What Has Gone Wrong at Zipcar – and the UK Vehicle-Sharing Market Finished?

The community kitchen in Rotherhithe has provided hundreds of prepared dishes each week for two years to elderly residents and needy locals in southeast London. However, their operations have been thrown into disarray by the news that they will lose access to New Year’s Day.

This organization had relied on Zipcar, the app-based vehicle rental service that allowed its fleet of vehicles via smartphone. It sent shockwaves through the capital when it declared it would shut down its UK business from 1 January.

This means many volunteers cannot pick up supplies from a major food charity, which gathers excess produce from grocery stores, cafes and restaurants. Obvious alternatives are further away, costlier, or do not offer the same convenient access.

“It’s going to be affected massively,” said Vimal Pandya, the community kitchen’s founder. “Personally me and my team are worried about the operational hurdle we will face. Many groups like ours are going to struggle.”

“Knowing the reality, they are all worried and thinking: ‘How are we going to carry on?”

A Major Blow for Urban Car-Sharing

These volunteers are part of over 500,000 people in London who were car club members, now potentially left without convenient access to vehicles, without the hassle and cost of ownership. The vast majority of those people were probably with Zipcar, which had a near-monopoly position in the city.

The planned closure, subject to consultation with employees, is a serious setback to hopes that car sharing in urban areas could cut the need for owning a car. Yet, some experts also suggested that Zipcar’s exit need not mean the demise for the concept in Britain.

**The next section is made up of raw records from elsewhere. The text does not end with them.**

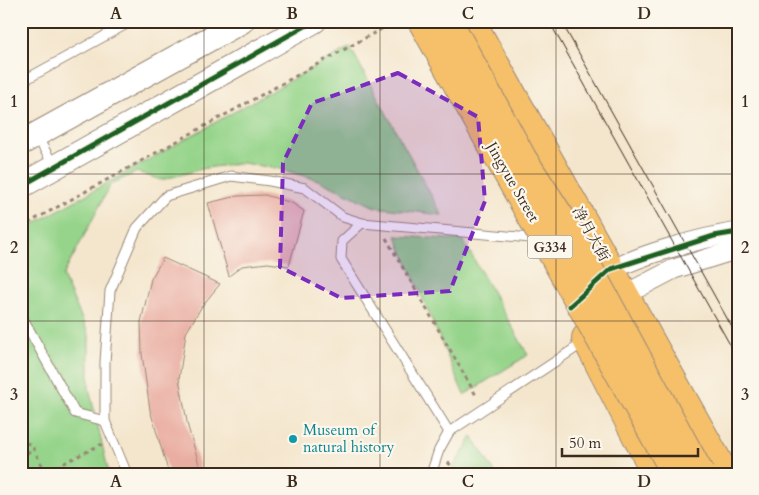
<svg xmlns="http://www.w3.org/2000/svg" width="759" height="495" font-family="Cardo,'Noto Serif SC',serif">
	<style>
		.green { fill: #95d48a; stroke: #687f54 }
		.building { fill: #eaada2 }
		.lines { fill: none; stroke-linecap: round; stroke-linejoin: round }
		.service-casing { stroke: #988876; stroke-width: 11 }
		.minor-casing { stroke: #988876; stroke-width: 21 }
		.tertiary-casing { stroke: #988876; stroke-width: 26 }
		.primary-casing { stroke: #988876; stroke-width: 30 }
		.path { stroke: #988876; stroke-width: 3; stroke-dasharray: 4 4; stroke-linecap: butt }
		.service { stroke: #fff; stroke-width: 9 }
		.minor { stroke: #fff; stroke-width: 19 }
		.tertiary { stroke: #fff; stroke-width: 24 }
		.primary { stroke: #f6c06b; stroke-width: 28 }
		.tram { stroke: #3b2a1e; stroke-width: 1 }
		.trunk-bridge-casing { stroke: #988876; stroke-width: 30; stroke-linecap: butt }
		.trunk-bridge { stroke: #f6c06b; stroke-width: 28 }
		.cycleway-casing { stroke: #fbf7ec; stroke-width: 8 }
		.cycleway { stroke: #1b5e20; stroke-width: 5 }
		.marked { fill: #7b2cbf; fill-opacity: 0.2; stroke: #7b2cbf; stroke-width: 4; stroke-dasharray: 10 6; stroke-linejoin: round }
		.grid { fill: none; stroke: #3b2a1e; stroke-width: 1; stroke-opacity: 0.55 }
		.culture-dot { fill: #0f9aa8; stroke: #fbf7ec; stroke-width: 2 }
		.labels { text-anchor: middle; dominant-baseline: central; stroke-width: 4.5; stroke-linejoin: round; paint-order: stroke }
		.shield { fill: #fbf7ec; stroke: #75685c; stroke-width: 1 }
		.shield-label { font-size: 14px; font-weight: bold; fill: #3b2a1e }
		.street-label { font-size: 15px; fill: #3b2a1e; stroke: #fbf7ec }
		.culture-label { font-size: 15px; fill: #0d838f; stroke: #fbf7ec; text-anchor: start }
		.neatline { fill: none; stroke: #3b2a1e; stroke-width: 2 }
		.grid-label { font-size: 16px; text-anchor: middle; font-weight: bold; fill: #3b2a1e }
	</style>
	<rect width="100%" height="100%" fill="#fbf7ec"/>
	<filter id="ink" filterUnits="userSpaceOnUse"><feTurbulence type="fractalNoise" baseFrequency=".02" numOctaves="2"/><feDisplacementMap in="SourceGraphic" scale="10" xChannelSelector="R" yChannelSelector="G"/><feConvolveMatrix kernelMatrix="1 2 1 2 8 2 1 2 1" color-interpolation-filters="sRGB"/></filter>
	<filter id="wash" filterUnits="userSpaceOnUse"><feTurbulence type="fractalNoise" baseFrequency=".0096" numOctaves="4" result="noise"/><feDisplacementMap in="SourceGraphic" scale="20" xChannelSelector="R" yChannelSelector="G"/><feGaussianBlur stdDeviation="1.12" result="paint"/><feColorMatrix in="noise" values="0 0 0 0 0 0 0 0 0 0 0 0 0 0 0 0 0 1.4 0 .05"/><feComposite in="paint" operator="in"/></filter>
	<g filter="url(#wash)">
		<rect width="100%" height="100%" fill="#f4e6cd"/>
		<g class="green">
			<polygon points="350,47 442,215 375,207 318,180 280,169 243,163 206,168 161,180 137,172 111,184 63,276 89,335 89,388 109,474 21,474 21,231"/>
			<polygon points="396,236 463,240 528,355 464,395"/>
			<polygon points="472,437 496,474 449,474"/>
		</g>
		<g id="blocks">
			<g class="building">
				<polygon points="265,195 292,203 304,211 289,266 268,263 242,266 229,276 208,203 237,196"/>
				<polygon points="163,258 220,284 202,306 186,333 179,379 188,427 202,474 169,474 150,410 142,354 141,322 151,279"/>
			</g>
		</g>
	</g>
	<g filter="url(#ink)">
		<use href="#blocks" fill-opacity="0" stroke="#988876" stroke-width="1"/>
		<g class="lines">
			<defs>
				<g id="service">
					<polyline points="21,82 132,21"/>
					<polyline points="36,135 54,166"/>
					<polyline points="362,223 342,241 341,259 449,432"/>
					<polyline points="21,315 75,413 105,421"/>
					<polyline points="127,474 105,421 105,362 110,291 137,228 166,196 231,176 270,181 305,188 343,217 362,223 531,238"/>
					<polyline points="431,474 439,450 449,432 586,341"/>
				</g>
				<g id="minor">
					<path d="M 603,277 C 625,257 706,237 738,232"/>
					<polyline points="613,297 626,294 674,269 738,249"/>
				</g>
				<g id="tertiary">
					<polyline points="21,143 242,21"/>
					<polyline points="21,186 314,21"/>
				</g>
				<g id="primary">
					<polyline points="471,21 725,474"/>
					<polyline points="586,338 656,474"/>
				</g>
			</defs>
			<use href="#service" class="service-casing"/>
			<use href="#minor" class="minor-casing"/>
			<use href="#tertiary" class="tertiary-casing"/>
			<use href="#primary" class="primary-casing"/>
			<g class="path">
				<polyline points="21,227 396,21"/>
				<polyline points="386,238 477,397"/>
				<polyline points="21,437 33,448 46,473"/>
				<polyline points="21,459 33,448"/>
				<polyline points="448,462 457,474"/>
				<polyline points="42,474 102,444"/>
			</g>
			<use href="#service" class="service"/>
			<use href="#minor" class="minor"/>
			<use href="#tertiary" class="tertiary"/>
			<use href="#primary" class="primary"/>
			<g class="tram">
				<polyline points="549,21 738,359"/>
				<polyline points="561,21 738,338"/>
			</g>
			<defs>
				<g id="trunk-bridge">
					<polyline points="422,21 676,474"/>
					<polyline points="448,21 522,158 564,223 700,474"/>
				</g>
			</defs>
			<use href="#trunk-bridge" class="trunk-bridge-casing"/>
			<use href="#trunk-bridge" class="trunk-bridge"/>
			<defs>
				<g id="cycleway">
					<polyline points="21,186 314,21"/>
					<polyline points="570,306 611,269 714,236 738,232"/>
				</g>
			</defs>
			<use href="#cycleway" class="cycleway-casing"/>
			<use href="#cycleway" class="cycleway"/>
		</g>
	</g>
	<path class="marked" d="M 398,73 L 478,117 L 485,201 L 450,291 L 341,298 L 280,267 L 283,163 L 312,103 Z"/>
	<path class="grid" d="M 204,21 L 204,474M 380,21 L 380,474M 556,21 L 556,474M 21,174 L 738,174M 21,321 L 738,321"/>
	<circle class="culture-dot" cx="293" cy="439" r="5"/>
	<g class="labels">
		<rect class="shield" x="527.5" y="235.5" width="45" height="23" rx="4"/>
		<g class="shield-label">
			<text x="550" y="247">G334</text>
		</g>
		<g class="street-label">
			<text transform="translate(513 182) rotate(60)">Jingyue Street</text>
			<text transform="translate(591 234) rotate(61)">净月大街</text>
		</g>
		<g class="culture-label">
			<text x="303" y="430">Museum of<tspan x="303" dy="17">natural history</tspan></text>
		</g>
	</g>
	<rect width="759" height="495" fill="none" stroke="#fbf7ec" stroke-width="55"/>
	<path d="M562 448v8h136v-8" fill="none" stroke="#3b2a1e" stroke-width="2.5"/>
	<text x="569" y="448" font-size="15" fill="#3b2a1e" stroke="#fbf7ec" stroke-width="4" paint-order="stroke">50 m</text>
	<rect x="28" y="28" width="704" height="440" class="neatline"/>
	<g class="grid-label">
		<text x="116" y="19">A</text>
		<text x="292" y="19">B</text>
		<text x="468" y="19">C</text>
		<text x="644" y="19">D</text>
		<text x="14" y="107">1</text>
		<text x="745" y="107">1</text>
		<text x="14" y="253">2</text>
		<text x="745" y="253">2</text>
		<text x="14" y="400">3</text>
		<text x="745" y="400">3</text>
		<text x="116" y="487">A</text>
		<text x="292" y="487">B</text>
		<text x="468" y="487">C</text>
		<text x="644" y="487">D</text>
	</g>
</svg>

The Promise of Shared Mobility

Shared vehicle use is prized by many urbanists and environmentalists as a way of reducing the ills linked to vehicle ownership. Typically, vehicles sit as two-tonne dead weights on the side of the road for the vast majority of the time, using up space. They also involve large CO2 output to produce, and people without a vehicle tend to use active travel and take transit more. That benefits cities – easing congestion and pollution – and boosts people’s health through more exercise.

Understanding the Decline

The company started in 2000 before its acquisition by the American rental giant Avis Budget in 2013. Zipcar’s UK income barely registered compared with its owner's overall annual revenue, and a deficit that grew to £11.7m in 2024 gave little incentive to continue.

The parent company stated the closure is part of a “wider restructuring across our global operations, where we are taking targeted actions to simplify processes, improve returns”.

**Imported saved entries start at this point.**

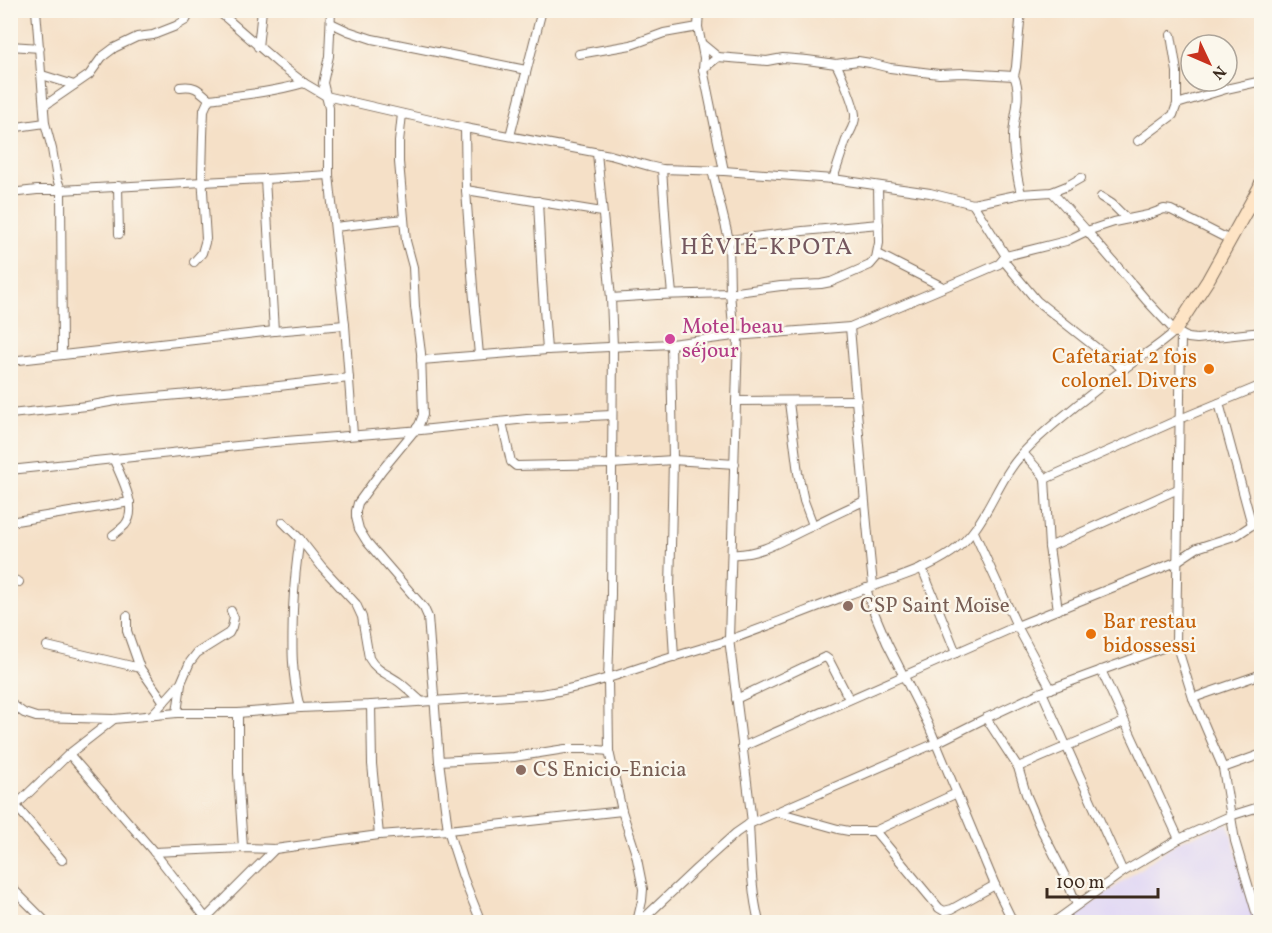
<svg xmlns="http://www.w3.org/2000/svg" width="1272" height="933" font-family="Vollkorn,serif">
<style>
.built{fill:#dfd5f5}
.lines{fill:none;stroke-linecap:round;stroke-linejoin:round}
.street-casing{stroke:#7c6a59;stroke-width:10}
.secondary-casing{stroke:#7c6a59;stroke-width:14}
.street{stroke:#fff;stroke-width:8}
.secondary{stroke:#fee4c5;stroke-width:12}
.hotel-dot{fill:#d1479c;stroke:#fbf7ec;stroke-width:2}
.food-dot{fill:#e8710a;stroke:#fbf7ec;stroke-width:2}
.education-dot{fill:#8d6e63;stroke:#fbf7ec;stroke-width:2}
.labels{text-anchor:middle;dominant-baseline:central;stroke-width:4.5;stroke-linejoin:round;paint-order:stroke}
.hotel-label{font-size:21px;fill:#b23c85;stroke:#fbf7ec;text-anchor:start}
.food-label{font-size:21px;fill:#c56008;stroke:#fbf7ec;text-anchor:end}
.education-label{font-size:21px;fill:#785e54;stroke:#fbf7ec;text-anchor:start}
.quarter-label{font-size:24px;letter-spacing:1.5px;fill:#74575e;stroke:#fbf7ec}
</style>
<rect width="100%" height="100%" fill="#fbf7ec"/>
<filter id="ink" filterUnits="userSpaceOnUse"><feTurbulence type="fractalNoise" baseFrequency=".0167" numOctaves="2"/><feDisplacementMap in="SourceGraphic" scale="12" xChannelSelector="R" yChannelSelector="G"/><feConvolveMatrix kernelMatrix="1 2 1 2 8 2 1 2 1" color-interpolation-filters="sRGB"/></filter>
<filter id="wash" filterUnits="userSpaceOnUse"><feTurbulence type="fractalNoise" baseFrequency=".008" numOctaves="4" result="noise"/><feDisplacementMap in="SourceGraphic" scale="24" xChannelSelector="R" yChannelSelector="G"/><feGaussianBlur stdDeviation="1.35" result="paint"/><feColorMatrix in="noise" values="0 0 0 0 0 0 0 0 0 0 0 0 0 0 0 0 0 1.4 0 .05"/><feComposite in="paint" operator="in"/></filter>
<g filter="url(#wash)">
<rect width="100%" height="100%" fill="#f5e0c7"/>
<path class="built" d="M 1228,823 L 1256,922 L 1067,922 L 1177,842 Z"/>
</g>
<g filter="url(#ink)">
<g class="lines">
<defs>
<g id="street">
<path d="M 36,10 L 45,123 L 52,149 L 57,179 L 61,190 L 62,355"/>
<path d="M 217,10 L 278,63 L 304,83 L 326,96 L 465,128 L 610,155 L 649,166 L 662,169 L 724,171 L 833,179 L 930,193 L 973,204 L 1021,194 L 1052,192 L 1067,186 L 1081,178"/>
<path d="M 331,10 L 329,56 L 323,83 L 329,108 L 329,175 L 345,325 L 353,435"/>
<path d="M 699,10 L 698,27 L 704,58 L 703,69 L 724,171"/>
<path d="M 331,23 L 348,31 L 372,39 L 526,70"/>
<path d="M 1171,35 L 1177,72 L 1177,104 L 1226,89 L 1262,81"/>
<path d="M 701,43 L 718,57"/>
<path d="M 10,46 L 40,48"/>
<path d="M 258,47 L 262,10"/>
<path d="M 579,54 L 631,45 L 664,33 L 698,27"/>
<path d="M 703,69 L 718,57 L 767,61 L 783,58 L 807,60 L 836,64 L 858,61 L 870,63 L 890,68 L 939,74 L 963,73 L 1014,76"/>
<path d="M 42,75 L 74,85"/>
<path d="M 180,87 C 195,85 198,89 209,99 C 241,95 273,92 304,83"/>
<path d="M 44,106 L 89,75 L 102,57 L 114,48 L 137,37 L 153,35 L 176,26 L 186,20 L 191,10"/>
<path d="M 402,114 L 399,142 L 399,162 L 406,241 L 413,267 L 415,307 L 421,353 L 423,415 L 419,425 L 382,470 L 358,503 L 356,511 L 356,517 L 359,529 L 367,542 L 424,608 L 428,617 L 439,761 L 448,830 L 463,877 L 481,922"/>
<path d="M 10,128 L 45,123"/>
<path d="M 465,128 L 466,190"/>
<path d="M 510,136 L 542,10"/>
<path d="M 1138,141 L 1173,115 L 1177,104"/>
<path d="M 597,153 L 611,298 L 613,347 L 611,594 L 608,679 L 609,751 L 622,811 L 636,854 L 643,889 L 642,901 L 637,922"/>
<path d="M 662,169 L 667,242 L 672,294"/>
<path d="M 712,170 L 729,240 L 730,293 L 734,336"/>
<path d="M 265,179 L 274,331"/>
<path d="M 833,179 C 837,167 841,155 845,143 C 848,134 855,126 855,117 C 856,108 841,73 836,64"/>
<path d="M 118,186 L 119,234"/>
<path d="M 1052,192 L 1087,231 L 1146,300 L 1175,331 L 1188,338 L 1197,339 L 1262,332"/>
<path d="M 10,193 L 37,190 L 61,190 L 203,182 L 265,179 L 329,175"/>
<path d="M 1021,194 C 1017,176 1013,156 1013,137 C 1013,117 1023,96 1014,76 L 1016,67 L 1021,10"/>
<path d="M 1101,197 L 1112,204 L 1127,219"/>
<path d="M 538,201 L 542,281 L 547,350"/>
<path d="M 973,204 L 1006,256"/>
<path d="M 335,227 L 404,219"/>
<path d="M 729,240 L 803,231 L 879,224"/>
<path d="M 878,254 L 943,287"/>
<path d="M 1003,260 L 1037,301 L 1123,369"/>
<path d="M 194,262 L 202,253 L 206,239 L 202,175 L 203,136 L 204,110 L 209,99"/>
<path d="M 611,298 L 657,295 L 730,293 L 781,286 L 821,284 L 831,282 L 870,265 L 876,258 L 879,243 L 878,186"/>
<path d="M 850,327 C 857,413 864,499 873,585"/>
<path d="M 1181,335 L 1176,643 L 1193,698 L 1223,768 L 1235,841 L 1259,922"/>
<path d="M 738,336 L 729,639 L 752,822"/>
<path d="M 671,344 L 673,460 L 670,589 L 674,657"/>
<path d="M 479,355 L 473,288 L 466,190 L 602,212"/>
<path d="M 421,360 L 547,350 L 671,344 L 734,336 L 850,327 L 983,271 L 999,264 L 1006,256 L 1066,241 L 1087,231 L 1114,222 L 1148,215 L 1164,209 L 1171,210 L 1230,240"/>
<path d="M 10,361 L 274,331 L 345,325"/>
<path d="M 736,401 L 857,400"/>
<path d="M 789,402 L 798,473 L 804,501 L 813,525"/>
<path d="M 1219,403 L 1252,525"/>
<path d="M 10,414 L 87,406 L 121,400 L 270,387 L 349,378"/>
<path d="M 502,422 L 511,462 L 516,466 L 611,464 L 673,460 L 735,464"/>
<path d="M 1023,453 L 1043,475 L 1045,479 L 1049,547 L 1058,610"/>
<path d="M 10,470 L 274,442 L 421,430 L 527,419 L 612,415"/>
<path d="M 1045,479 L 1180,419 L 1262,385"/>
<path d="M 10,522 L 130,502"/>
<path d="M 283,522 L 300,539 L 322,567 L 356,604 L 362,617 L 369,658 C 376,671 388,674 399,682 C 407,688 415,696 422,702"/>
<path d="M 974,532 L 1017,626 L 1051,689"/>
<path d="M 113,535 C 117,532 121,529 125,525 C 139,509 121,477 114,460"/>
<path d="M 1049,547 L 1178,489"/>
<path d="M 732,554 C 760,556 788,537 812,526 C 829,517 847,509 864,501"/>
<path d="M 922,568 L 956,653"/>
<path d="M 10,578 L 19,582"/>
<path d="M 866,588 L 871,605 L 887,643 L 928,724 L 995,885 L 1013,922"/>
<path d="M 47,646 L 140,668 L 127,631 L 127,616"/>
<path d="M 140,668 L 164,702"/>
<path d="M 1101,670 L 1179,839"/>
<path d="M 1042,692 L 1123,872"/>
<path d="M 1193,698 L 1262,674"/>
<path d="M 736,699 L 825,657 L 829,660 L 849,699"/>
<path d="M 10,703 L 24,713 L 36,717 L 114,719 L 177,713 L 238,713 L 300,708 L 371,705 L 541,694 C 584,688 623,673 663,660 C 685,653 707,647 729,640 C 769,626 808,610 848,595 C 882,582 922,573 952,552 C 988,526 994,484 1023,453 C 1039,435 1059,420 1077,405 C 1093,393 1108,380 1124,369 C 1141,356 1160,346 1175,331"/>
<path d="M 371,705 L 372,764 L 379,835"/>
<path d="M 300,708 C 291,673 292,645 293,610 C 294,586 296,563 300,539"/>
<path d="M 177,713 L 181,684"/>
<path d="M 238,713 L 238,773 L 243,848"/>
<path d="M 151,716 L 181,683 L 190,662 L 197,653 L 229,633 L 232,627 L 234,618 L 231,611"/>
<path d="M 986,718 L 1018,767 L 1026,794 L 1040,827 L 1064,874 L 1077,905"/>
<path d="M 742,747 L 1017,626 L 1176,562 L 1197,548 L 1237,535 L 1252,525 L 1262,522"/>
<path d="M 69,754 L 154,852 L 209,922"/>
<path d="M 439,761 L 514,757 L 565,749 L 587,749 L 609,751"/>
<path d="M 1018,767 L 1124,722"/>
<path d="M 1223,768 L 1262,754"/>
<path d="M 16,806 L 62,860"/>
<path d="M 10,811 L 69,754 L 114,719"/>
<path d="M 777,812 L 838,829 L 849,831 L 875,831 L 957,793"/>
<path d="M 749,824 C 751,858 751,889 759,922"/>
<path d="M 875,831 L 939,908 L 944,911 L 952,909 L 995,885"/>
<path d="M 154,852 L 243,848 L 275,849 L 379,835 L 448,830 L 622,811"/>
<path d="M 10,886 L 43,919"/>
<path d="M 202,922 L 275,849"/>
<path d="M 640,922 L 696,869 L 736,833 L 749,824 L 936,743 L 986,718 L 1042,692 L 1176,643"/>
<path d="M 1054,922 L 1123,872 L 1179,839 L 1230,816 L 1262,806"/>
</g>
<path id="secondary" d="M 1175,331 L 1208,280 L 1259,188 L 1262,180"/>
</defs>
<use href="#street" class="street-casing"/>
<use href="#secondary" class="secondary-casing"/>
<use href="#street" class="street"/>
<use href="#secondary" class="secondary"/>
</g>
</g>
<circle class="hotel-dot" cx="670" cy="339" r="6"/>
<g class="food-dot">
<circle cx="1209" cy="369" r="6"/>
<circle cx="1091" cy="634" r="6"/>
</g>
<g class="education-dot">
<circle cx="848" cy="606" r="6"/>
<circle cx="521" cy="770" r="6"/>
</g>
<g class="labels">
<g class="hotel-label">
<text x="682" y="327">Motel beau<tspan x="682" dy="24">séjour</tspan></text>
</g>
<g class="food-label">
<text x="1197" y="357">Cafetariat 2 fois<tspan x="1197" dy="24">colonel. Divers</tspan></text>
<text x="1103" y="622" text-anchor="start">Bar restau<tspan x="1103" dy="24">bidossessi</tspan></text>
</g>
<g class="education-label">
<text x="860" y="606">CSP Saint Moïse</text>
<text x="533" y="770">CS Enicio-Enicia</text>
</g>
<g class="quarter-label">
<text x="767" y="248">HÊVIÉ-KPOTA</text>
</g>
</g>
<rect width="1272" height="933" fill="none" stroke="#fbf7ec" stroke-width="36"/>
<g transform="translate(1209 63) rotate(134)"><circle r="28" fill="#fbf7ec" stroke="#aea59a" stroke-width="1.5"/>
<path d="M0-4.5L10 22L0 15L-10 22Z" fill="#c8321e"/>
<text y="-9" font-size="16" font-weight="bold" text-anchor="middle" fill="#3b2a1e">N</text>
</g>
<path d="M1047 888v9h111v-9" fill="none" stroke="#3b2a1e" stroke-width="3"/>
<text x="1056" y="888" font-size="18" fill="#3b2a1e" stroke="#fbf7ec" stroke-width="4.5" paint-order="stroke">100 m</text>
</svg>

Its latest financial reports said revenues had declined as drivers took fewer and shorter trips. “This trend reflect the continuing effect of the cost-of-living crisis, which is dampening demand for discretionary spending,” it said.

London's Unique Challenges

However, several experts noted that London has specific problems that made it difficult for the company and its rivals to succeed.

  • Patchwork Policies: With numerous local councils, car-club operators face a patchwork of varying processes and costs that made it harder.
  • Congestion Charge: The closure coincides with electric cars start paying London’s congestion charge, adding unavoidable costs.
  • Unequal Parking Fees: Locals in some boroughs pay just £63 for a annual electric car parking permit. A floating car club would pay over £1,100 annually, creating a significant barrier.

“Our fees should be one-twentieth of a private parking cost,” argued Robert Schopen of Co Wheels. “We’re taking cars off the street. We’re putting less polluting cars in their place.”

A European Example

Other European countries offer models for London to follow. Germany enacted national shared mobility laws in 2017, providing a unified system for parking, support and waivers. Now, the country has several shared cars per 10,000 people, while France has 2.1 and Belgium has 6.3. The UK lags behind at 0.7.

“What we see is that car sharing around the world, particularly on the continent, is growing,” said Bharath Devanathan of Invers.

Devanathan said authorities should start to treat car sharing as a form of mass transit, and integrate it with train and bus stations. He added that one unnamed client was already seriously considering entering the London market: “Operators will fill this gap.”

What Comes Next?

The company’s competitors can be split into two camps:

  1. Fleet Operators: Which maintain their own cars. Examples Denmark’s GreenMobility, France’s Free2Move, and Germany’s Miles Mobility.
  2. Peer-to-Peer Services: Which allow users to rent out their own vehicles via an app – similar to Airbnb for cars. Examples Britain’s Hiyacar and the US’s Getaround and Turo.

Turo, a US-headquartered peer-to-peer platform, is assessing the UK gap. Rory Brimmer, its UK head, said there was a “significant chance” to win more users. “A space exists that is going to need to be filled, because London still needs to move,” Brimmer said.

However, it could take a while for other players to establish themselves. For now, more people may choose to buy cars, and many across London will be without a convenient option.

For the volunteers in Rotherhithe, the coming weeks will be a scramble to find a way. The delivery problem caused by Zipcar’s exit highlights the broader impact of its departure on community groups and the prospects of car-sharing in the UK.

Timothy Hood
Timothy Hood

A seasoned card game strategist and content creator, passionate about sharing winning tactics and fostering community engagement.